Pelosi Statement to the 6th World Parliamentarians' Convention on Tibet

April 30, 2012
Press Release

Washington, D.C. - Democratic Leader Nancy Pelosi issued the following statement at the 6th World Parliamentarians' Convention on Tibet, in Ottawa, Canada from April 26-28.  The statement was read on Leader Pelosi's behalf at the conference on Friday, April 27th.:

“Thank you for your invitation to be with you today for the 6th World Parliamentarian's Convention on Tibet.  And thank you for your work in bringing together such a distinguished group of parliamentarians and advocates for the cause of Tibet.

“This multilateral approach is an essential mechanism for advocating for the Tibetan people and ensuring that world parliamentarians speak with one voice.

“For all of us here today, it is an extraordinary privilege to be in the presence of His Holiness the Dalai Lama.  His Holiness is one of the greatest voices for democracy and human rights across the globe.  His clarion call for the freedom of Tibet is a challenge to the conscience of the world.

“We have a shared responsibility to answer that call, stemming from our belief in shared values.  The freedom to assemble peacefully and demand basic human rights.  The freedom to practice your faith.  The freedom to live in security in your homeland.  These values - like the challenge of Tibet - are not limited by borders and are not limited to any one country or parliament.

“In the United States Congress, our solidarity with this mission has led us to stand as a vanguard for global action on Tibet.  It led us to award the Dalai Lama with the Congressional Gold Medal in 2007 - the highest civilian honor Congress can bestow.  And I was proud to join President George Bush in presiding over the Gold Medal ceremony in the Capitol Rotunda.

“Our relationship has been advanced and strengthened by leaders in the U.S. Congress.  Over the years, we have institutionalized support for Tibet, ensuring that this cause crosses party lines and sessions of Congress.  Back in 1987, under the leadership of the late Congressman Tom Lantos, we were proud to host the Dalai Lama to hear him lay out his five point peace plan to resolve the crisis in Tibet.  Since that time, the U.S. Congress has spoken with a unified voice by passing resolutions and holding hearings calling for respect for the religious and political freedom of the Tibetan people.  Ten years ago, we passed the Tibetan Policy Act - to invest in Tibet's economic development, assist refugees, and officially make Tibet a national priority for the United States.

“With our votes, we enshrined support for Tibet as the law of our land.

“Building on that support, every year, regardless of which party is in the majority, the Congress passes legislation to assist the transit process for Tibetan refugees crossing the border; provide development grants to preserve cultural traditions and environmental conservation inside Tibet; and promote a series of initiatives related to education, the National Endowment for Democracy, and Tibetan language broadcasts by Radio Free Asia and Voice of America.

“Moving forward, Congress will continue to extend our bonds of friendship and provide a bedrock of support for the Tibetan cause.

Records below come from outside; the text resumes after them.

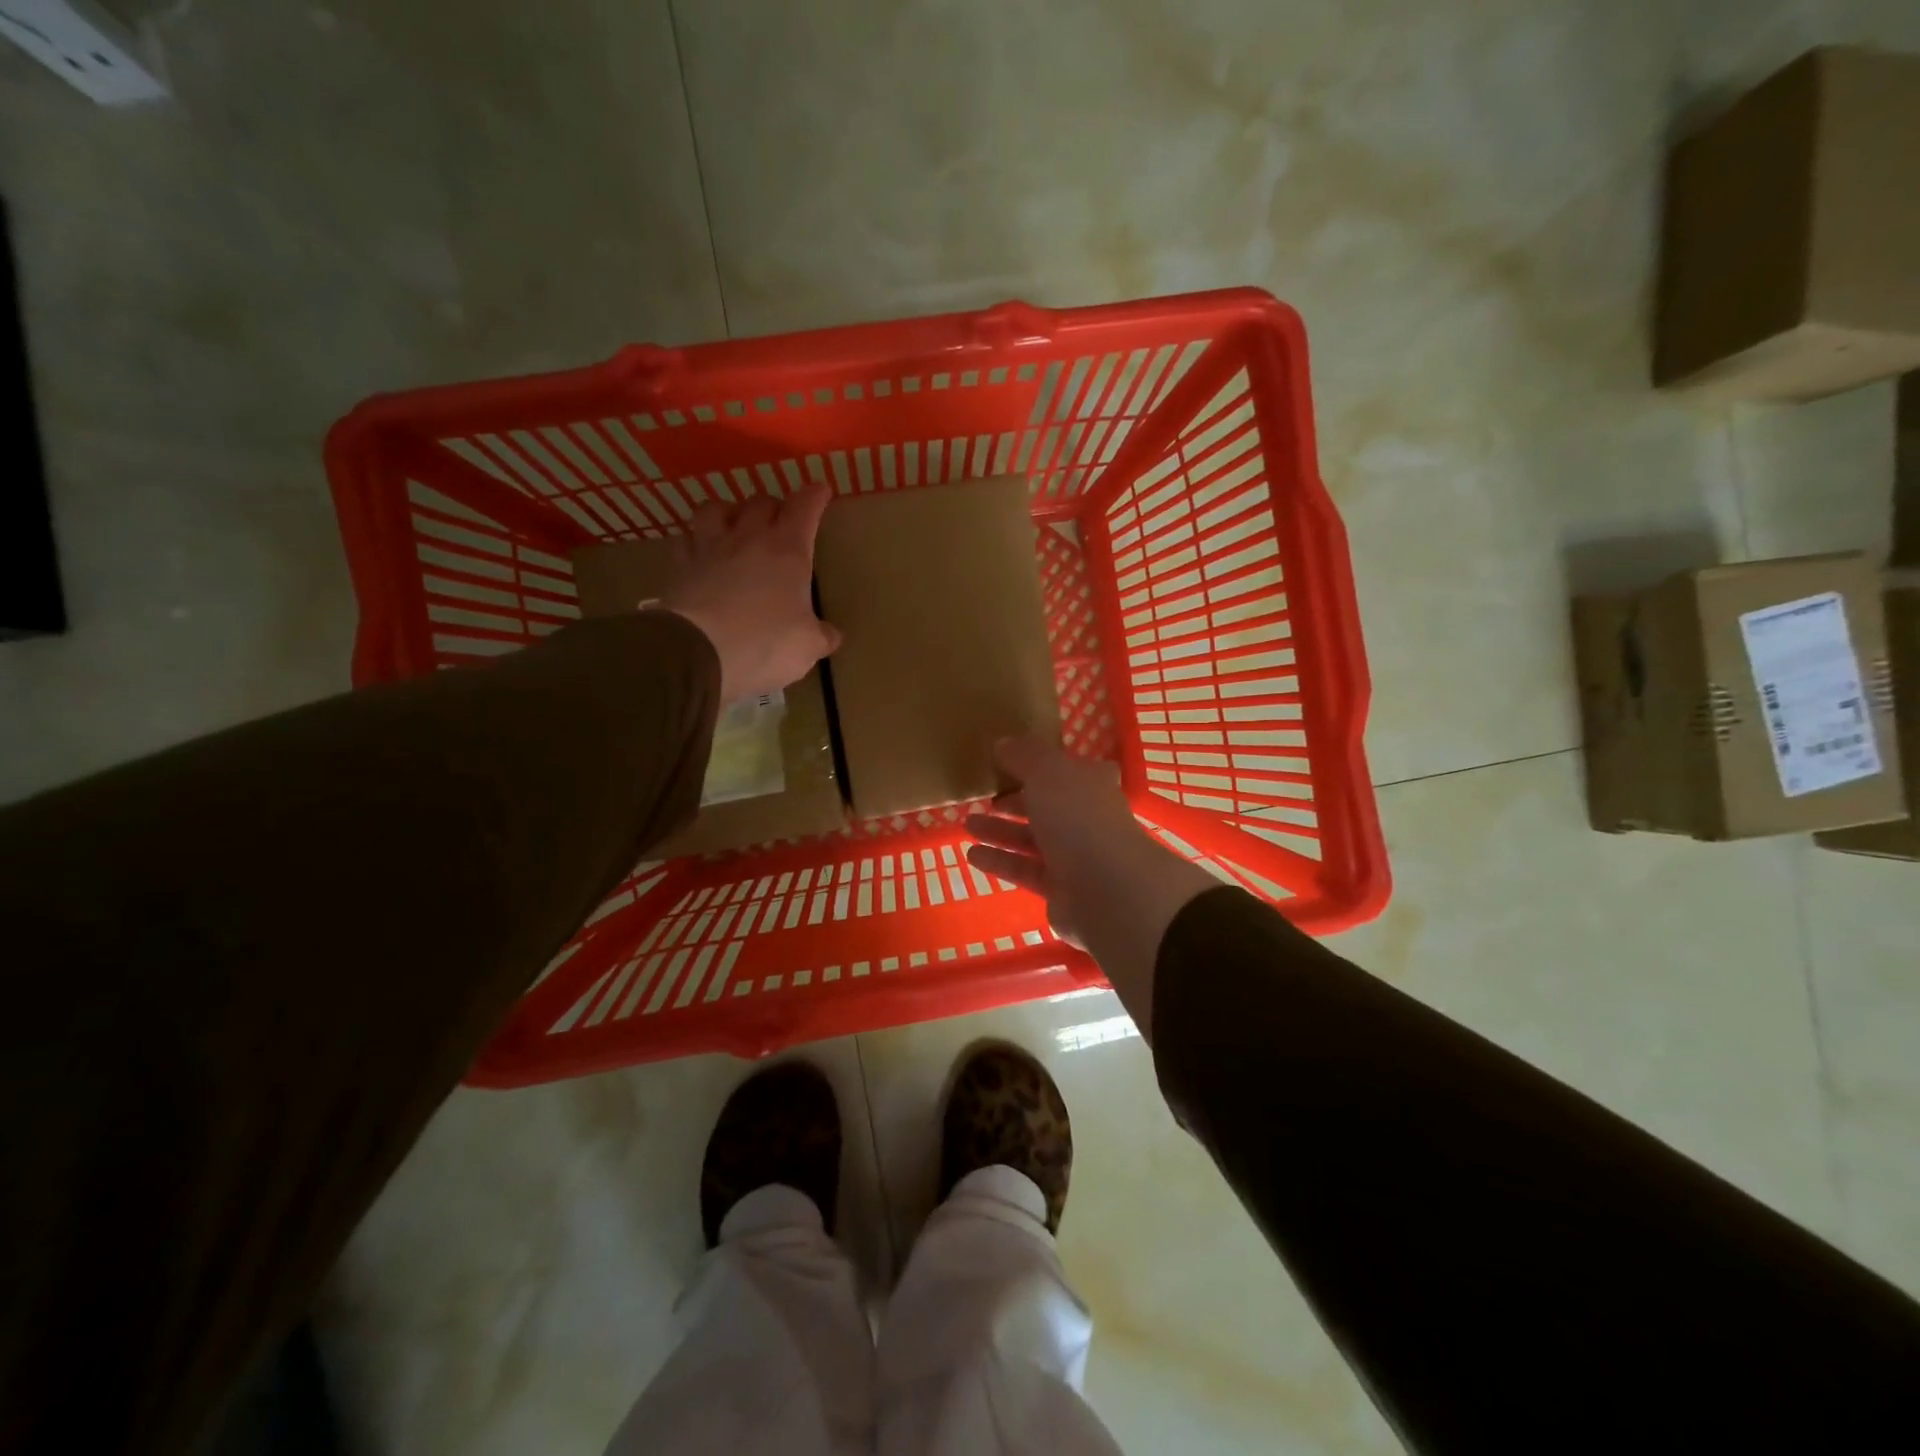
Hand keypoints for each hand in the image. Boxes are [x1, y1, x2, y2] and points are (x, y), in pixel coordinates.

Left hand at [661, 483, 841, 704]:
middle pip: (760, 502)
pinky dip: (695, 541)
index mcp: (788, 551)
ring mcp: (709, 549)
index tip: (821, 490)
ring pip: (715, 508)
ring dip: (728, 511)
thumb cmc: (765, 644)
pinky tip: (700, 552)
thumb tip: (831, 635)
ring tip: (734, 525)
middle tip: (780, 520)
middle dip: (774, 506)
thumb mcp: (807, 646)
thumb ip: (821, 636)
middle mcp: (748, 539)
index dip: (814, 496)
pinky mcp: (680, 567)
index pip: (805, 508)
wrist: (699, 653)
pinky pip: (686, 540)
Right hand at [965, 737, 1218, 1040]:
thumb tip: (1003, 744)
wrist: (1106, 889)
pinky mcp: (1060, 888)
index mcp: (1091, 783)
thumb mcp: (1046, 772)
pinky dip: (1000, 861)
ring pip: (1032, 838)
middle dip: (1015, 800)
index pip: (1067, 768)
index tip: (1009, 762)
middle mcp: (1086, 817)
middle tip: (984, 797)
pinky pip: (1024, 869)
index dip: (1040, 764)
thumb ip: (1023, 755)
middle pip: (1046, 804)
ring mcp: (1076, 855)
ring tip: (967, 824)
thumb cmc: (1077, 817)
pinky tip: (972, 855)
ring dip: (1000, 831)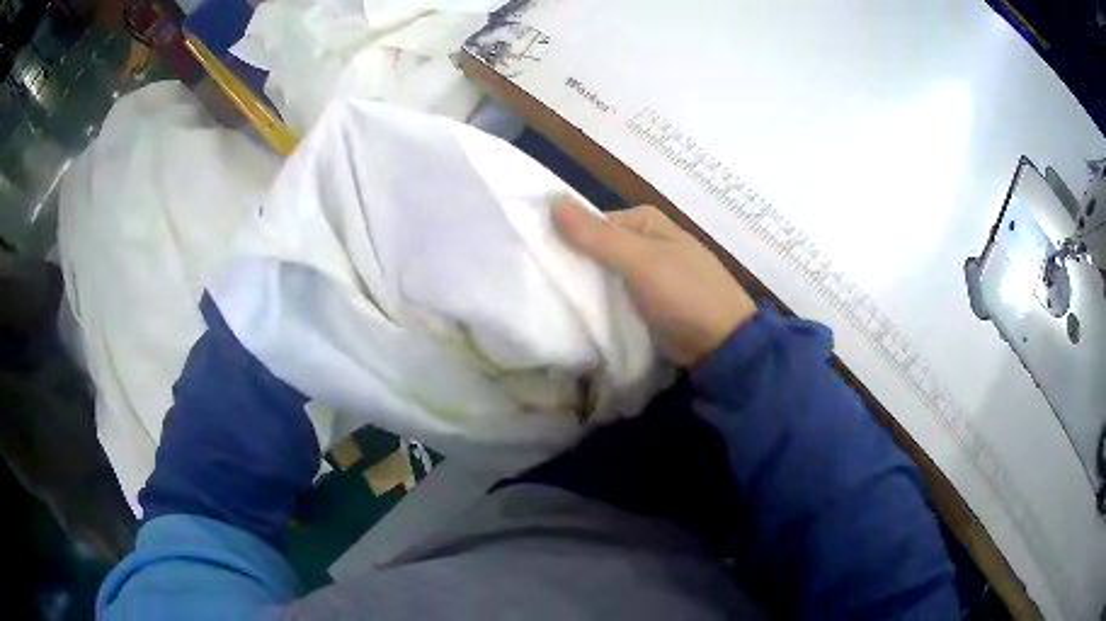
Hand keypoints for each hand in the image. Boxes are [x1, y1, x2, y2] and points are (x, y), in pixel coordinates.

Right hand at [552, 197, 756, 365]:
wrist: (722, 343)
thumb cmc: (685, 294)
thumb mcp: (640, 262)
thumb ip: (595, 235)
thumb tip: (551, 199)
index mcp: (644, 222)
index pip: (591, 224)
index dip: (564, 239)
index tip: (538, 262)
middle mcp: (645, 241)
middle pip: (596, 249)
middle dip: (574, 266)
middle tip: (541, 287)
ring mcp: (648, 273)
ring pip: (604, 275)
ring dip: (585, 288)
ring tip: (554, 303)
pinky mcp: (648, 301)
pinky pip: (616, 296)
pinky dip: (601, 304)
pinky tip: (580, 316)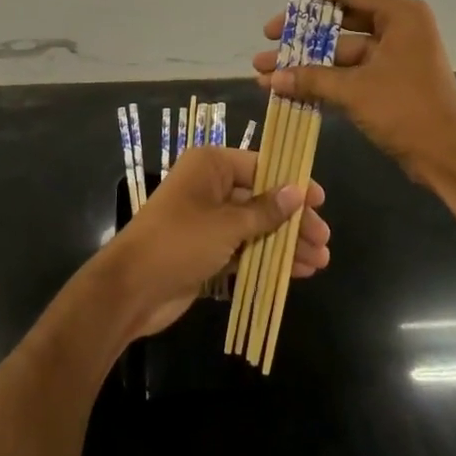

“Today, our actions - in the U.S. and around the world - are as critical as ever.  More than 50 years after Tibetans bravely assembled to protest Chinese rule, China's harsh crackdown continues.  And the situation has deteriorated in recent months as the Chinese government has increased its military presence in Tibet; Tibetans have resorted to the practice of self-immolations to draw attention to their plight; and China has engaged in a more aggressive campaign to pressure foreign governments to move the issue of Tibet off the radar.

“As parliamentary leaders, we cannot - we must not - let this status quo go unanswered.

“And over the next few days, leaders at this convention are engaging in innovative and strategic discussions about the challenges in China and Tibet, culminating in the 2012 Ottawa Declaration and an action plan.

“Our voices will be strong because we have the moral high ground, but also because we are standing together with a unified voice.

“Standing together, we must send a clear, effective message to the Chinese government - to cease religious repression; allow access to journalists, diplomats, and international observers; release political prisoners of conscience, including the 11th Panchen Lama.

“Standing together, parliaments and legislatures - the voices of freedom-seeking citizens around the world - must keep working multilaterally on measures to support the men and women of Tibet and the Tibetan refugees in India and Nepal.

“Standing together, we will remain steadfast partners of the Tibetan people.

“His Holiness the Dalai Lama embodied the spirit of all Tibetans when he said: ‘I find hope in the darkest of days, and focus in the brightest.'  For 53 years, His Holiness has remained separated from his land and his home.  Yet he has found hope, even in the darkest hours.

“The parliamentarians of the world are here today because they have hope for a brighter future in China and Tibet.

“Thank you for your participation today and I look forward to working with you to shine a  light for the freedom of the Tibetan people.”